Hey Tracy Clark-Flory, how about “my body my choice” be applied to attraction preferences between the sexes? Imposing still more social expectations on attraction and dating won’t make the process any easier. Such expectations only serve to increase personal frustration. If a woman prefers one type of man, where do you get the vile conceit that you can apply some sort of pressure for her to change her perfectly natural preferences? Dating preferences are private. Attraction happens between our ears, away from the prying eyes of politically correct busy-bodies anxious to transform dating into a delusional utopia.
Wait, there’s more!
In a blog post, OKCupid’s Christian Rudder refrained from labeling these preferences as racist. “On an individual level, a person can’t really control who turns them on—and almost everyone has a ‘type,’ one way or another,” he wrote. “But I do think the trend—that fact that race is a sexual factor for so many individuals, and in such a consistent way—says something about race’s role in our society.”

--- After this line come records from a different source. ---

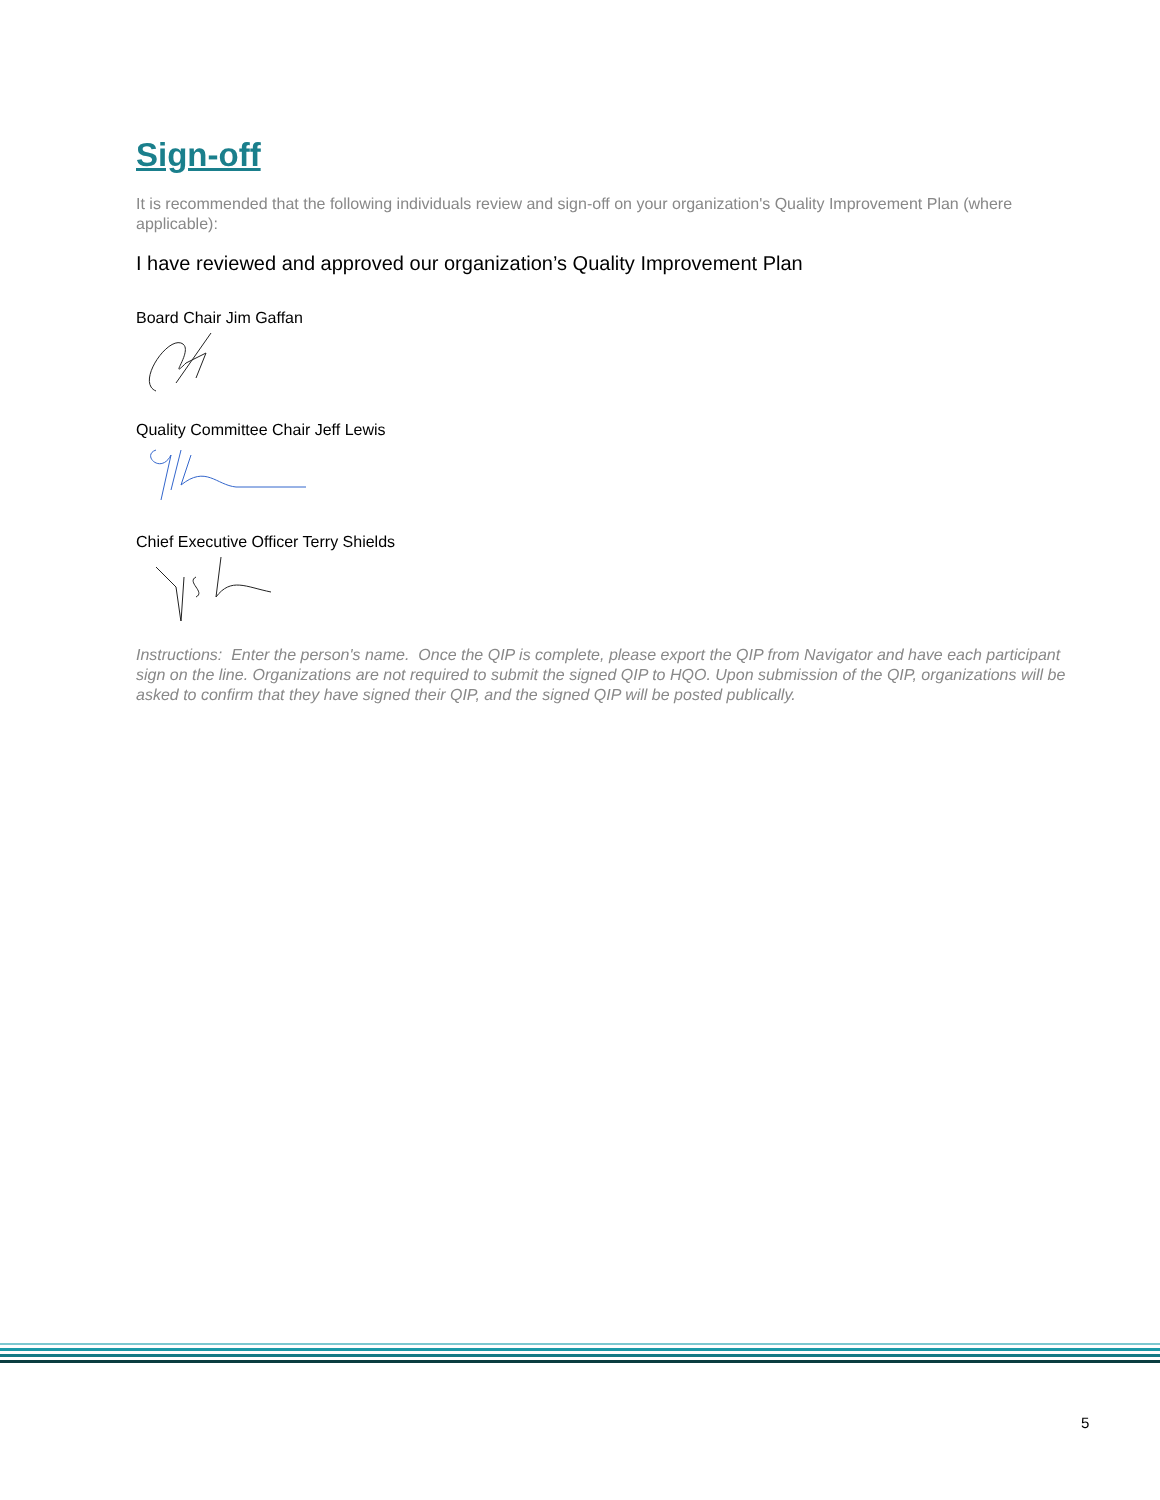Sign-off
It is recommended that the following individuals review and sign-off on your organization's Quality Improvement Plan (where applicable):
I have reviewed and approved our organization’s Quality Improvement Plan
Board Chair Jim Gaffan
Quality Committee Chair Jeff Lewis
Chief Executive Officer Terry Shields
Instructions: Enter the person's name. Once the QIP is complete, please export the QIP from Navigator and have each participant sign on the line. Organizations are not required to submit the signed QIP to HQO. Upon submission of the QIP, organizations will be asked to confirm that they have signed their QIP, and the signed QIP will be posted publically.
5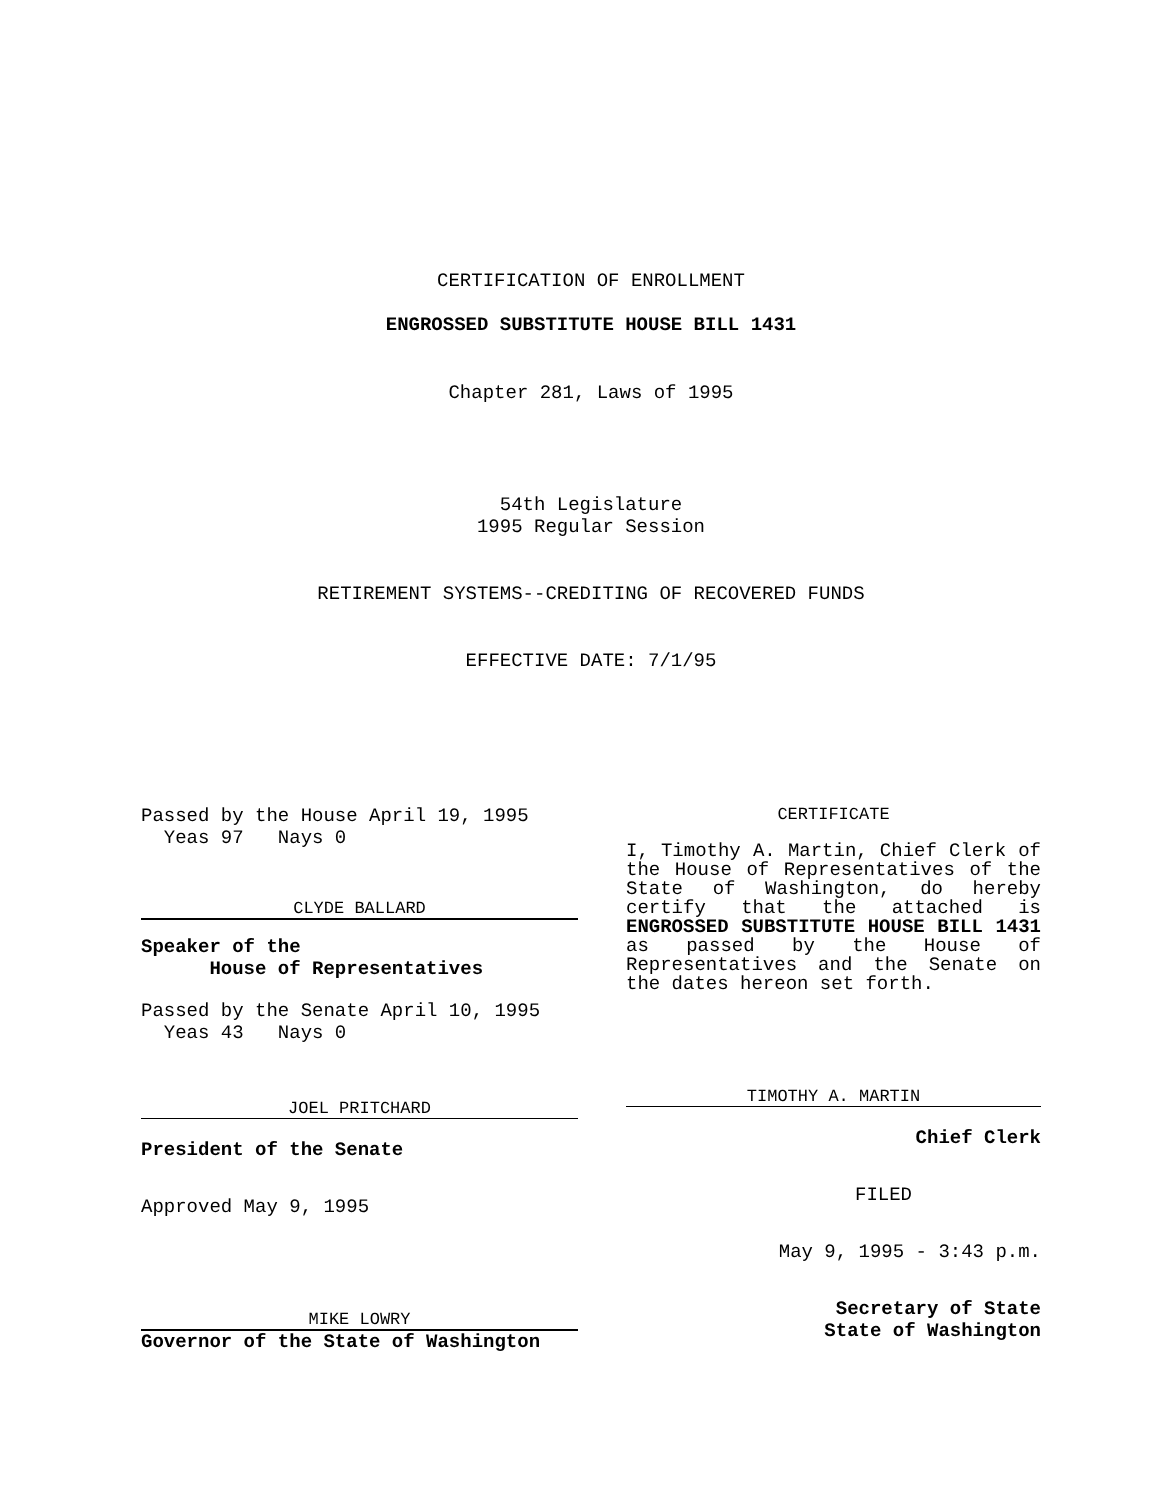CERTIFICATION OF ENROLLMENT
ENGROSSED SUBSTITUTE HOUSE BILL 1431
Chapter 281, Laws of 1995
54th Legislature
1995 Regular Session
RETIREMENT SYSTEMS--CREDITING OF RECOVERED FUNDS
EFFECTIVE DATE: 7/1/95
Passed by the House April 19, 1995
Yeas 97 Nays 0
CLYDE BALLARD
Speaker of the
House of Representatives
Passed by the Senate April 10, 1995
Yeas 43 Nays 0
JOEL PRITCHARD
President of the Senate
Approved May 9, 1995
MIKE LOWRY
Governor of the State of Washington
CERTIFICATE
I, Timothy A. Martin, Chief Clerk of the House of Representatives of the State of Washington, do hereby certify that the attached is ENGROSSED SUBSTITUTE HOUSE BILL 1431 as passed by the House of Representatives and the Senate on the dates hereon set forth.
TIMOTHY A. MARTIN
Chief Clerk
FILED
May 9, 1995 - 3:43 p.m.
Secretary of State
State of Washington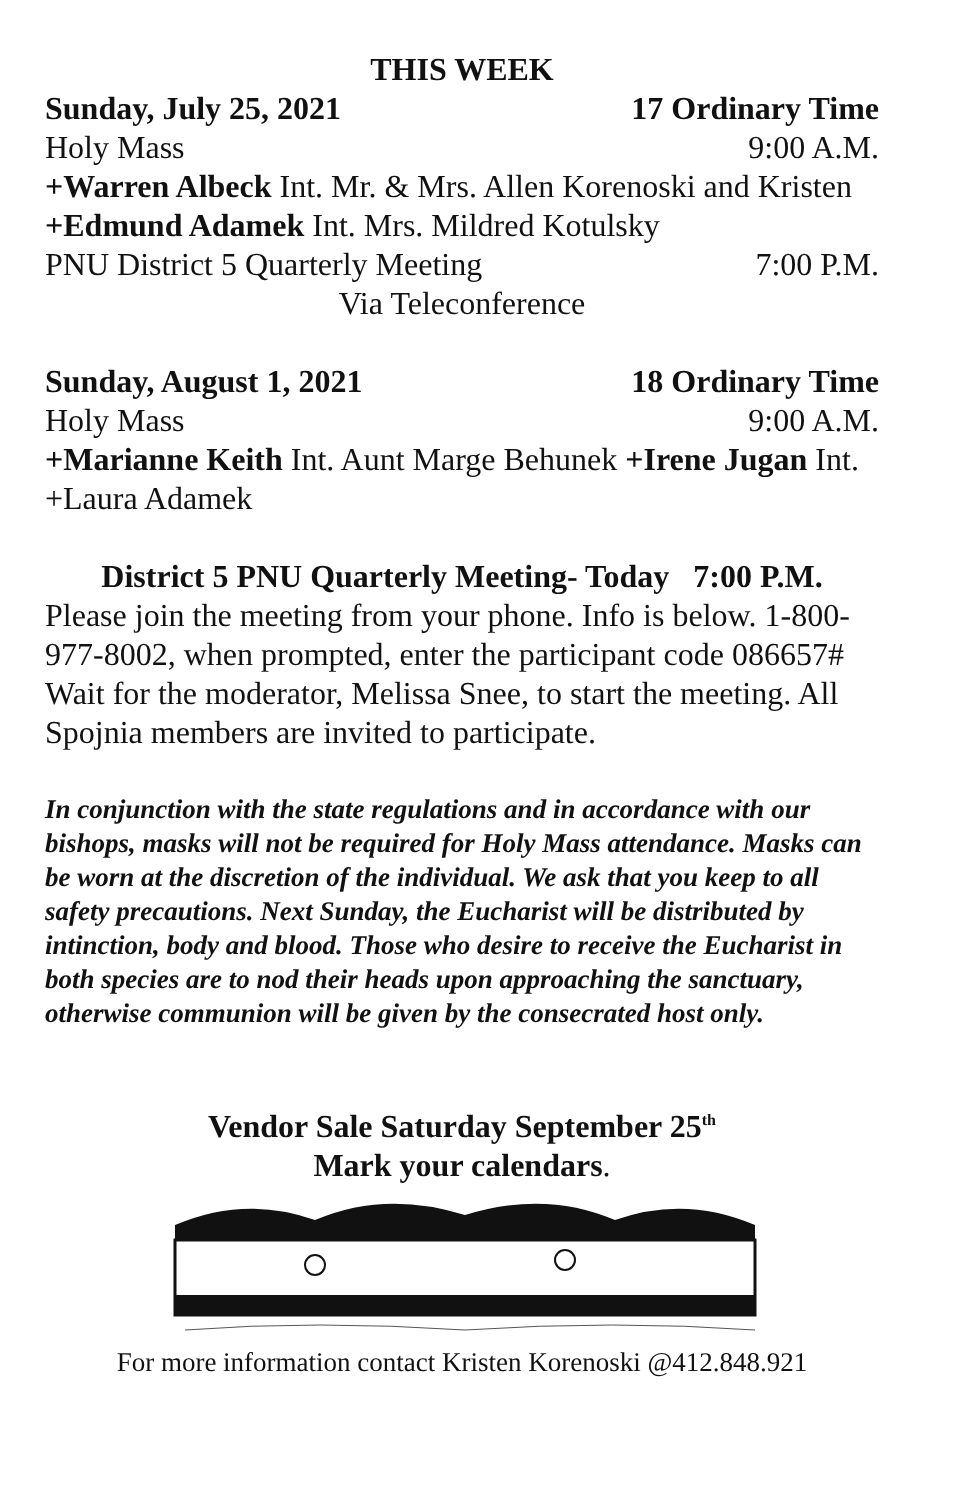THIS WEEK
Sunday, July 25, 2021 17 Ordinary Time
Holy Mass 9:00 A.M.
+Warren Albeck Int. Mr. & Mrs. Allen Korenoski and Kristen +Edmund Adamek Int. Mrs. Mildred Kotulsky
PNU District 5 Quarterly Meeting 7:00 P.M.
Via Teleconference
Sunday, August 1, 2021 18 Ordinary Time
Holy Mass 9:00 A.M.
+Marianne Keith Int. Aunt Marge Behunek +Irene Jugan Int. +Laura Adamek
District 5 PNU Quarterly Meeting- Today 7:00 P.M.
Please join the meeting from your phone. Info is below. 1-800-977-8002, when prompted, enter the participant code 086657# Wait for the moderator, Melissa Snee, to start the meeting. All Spojnia members are invited to participate.
In conjunction with the state regulations and in accordance with our bishops, masks will not be required for Holy Mass attendance. Masks can be worn at the discretion of the individual. We ask that you keep to all safety precautions. Next Sunday, the Eucharist will be distributed by intinction, body and blood. Those who desire to receive the Eucharist in both species are to nod their heads upon approaching the sanctuary, otherwise communion will be given by the consecrated host only.
Vendor Sale Saturday September 25<sup>th</sup>
Mark your calendars.
For more information contact Kristen Korenoski @412.848.921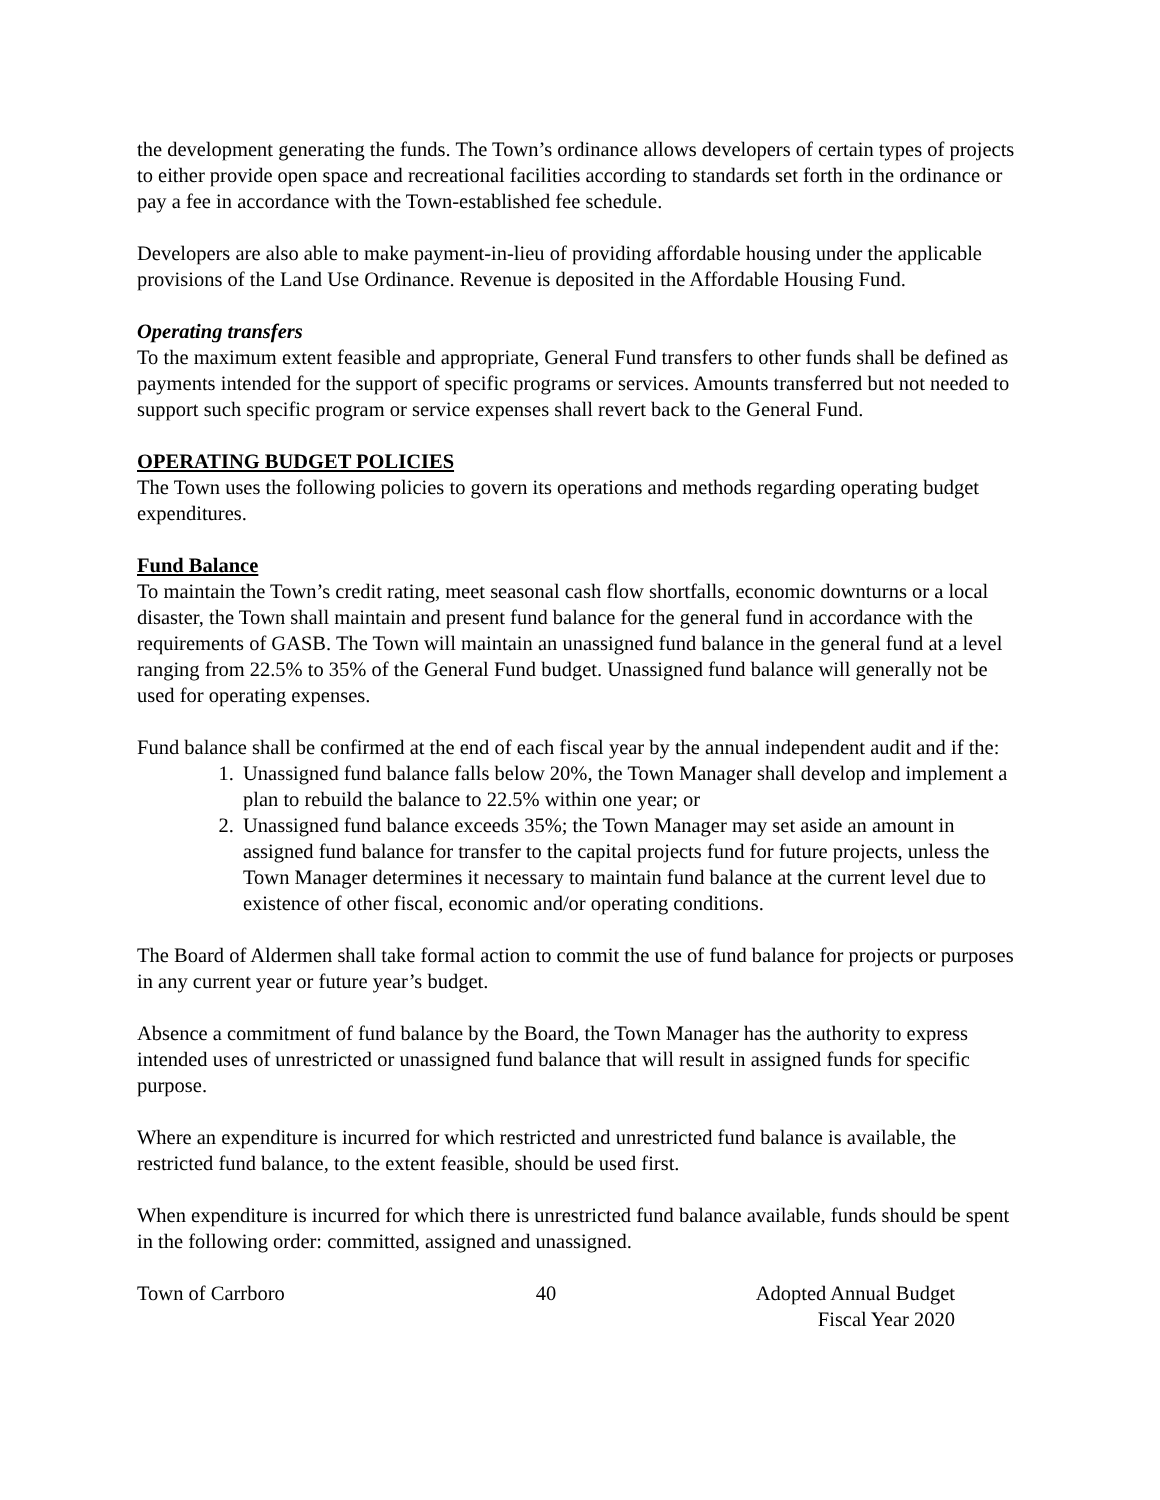the development generating the funds. The Town’s ordinance allows developers of certain types of projects to either provide open space and recreational facilities according to standards set forth in the ordinance or pay a fee in accordance with the Town-established fee schedule.
Developers are also able to make payment-in-lieu of providing affordable housing under the applicable provisions of the Land Use Ordinance. Revenue is deposited in the Affordable Housing Fund.
Operating transfers
To the maximum extent feasible and appropriate, General Fund transfers to other funds shall be defined as payments intended for the support of specific programs or services. Amounts transferred but not needed to support such specific program or service expenses shall revert back to the General Fund.
OPERATING BUDGET POLICIES
The Town uses the following policies to govern its operations and methods regarding operating budget expenditures.
Fund Balance
To maintain the Town’s credit rating, meet seasonal cash flow shortfalls, economic downturns or a local disaster, the Town shall maintain and present fund balance for the general fund in accordance with the requirements of GASB. The Town will maintain an unassigned fund balance in the general fund at a level ranging from 22.5% to 35% of the General Fund budget. Unassigned fund balance will generally not be used for operating expenses.
Fund balance shall be confirmed at the end of each fiscal year by the annual independent audit and if the:
1. Unassigned fund balance falls below 20%, the Town Manager shall develop and implement a plan to rebuild the balance to 22.5% within one year; or
2. Unassigned fund balance exceeds 35%; the Town Manager may set aside an amount in assigned fund balance for transfer to the capital projects fund for future projects, unless the Town Manager determines it necessary to maintain fund balance at the current level due to existence of other fiscal, economic and/or operating conditions.
The Board of Aldermen shall take formal action to commit the use of fund balance for projects or purposes in any current year or future year’s budget.
Absence a commitment of fund balance by the Board, the Town Manager has the authority to express intended uses of unrestricted or unassigned fund balance that will result in assigned funds for specific purpose.
Where an expenditure is incurred for which restricted and unrestricted fund balance is available, the restricted fund balance, to the extent feasible, should be used first.
When expenditure is incurred for which there is unrestricted fund balance available, funds should be spent in the following order: committed, assigned and unassigned.
Town of Carrboro 40 Adopted Annual Budget
Fiscal Year 2020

Good for Rudder. He’s a data guy, not a politically correct guy. He’s also clearly aware of the perils of collecting such data. Ever hear of the term “hate facts“? Rudder certainly has so he selects his words carefully. Private human behavior is not politically correct. What happens between our ears is the zenith of privacy if it’s not spoken or acted upon. Until the thought police becomes real, attraction can’t be enforced by social justice warriors or even shamed by that same group of cultural miscreants.
Tracy Clark-Flory is attempting to play the race card in a game where she, and her unpleasant ilk, are unwelcome. Think of a party crasher with bad manners and poor hygiene. Attraction is not a choice. It can’t be shamed. It can’t be negotiated. Anyone who falls for such nonsense is clearly not ready for dating. The ugly stink of political correctness must be washed off before attempting to start using online dating websites. As well, dating is not about achieving cultural ideals. It’s about fulfilling personal relationship goals. Let’s wrap up with a last quote from the article:
In other words, swiping right on a white guy seems more innocuous than navigating over to Where White People Meet, but on a societal level, it just might be a smaller expression of everyday racism.
“Everyday racism”. No, everyday social shaming from you, you horrible person. I recommend that every online dating user swipe how he or she decides based on his or her own personal preferences. This applies to everyone, straight or not. As someone who provides attraction and dating information based on reality, I will never shame a woman into desiring a short guy. I won’t shame a guy into desiring an overweight woman.
Something else I haven’t mentioned in this blog post, my own individual dating experiences and preferences. Why? Because it’s none of anyone’s fucking business.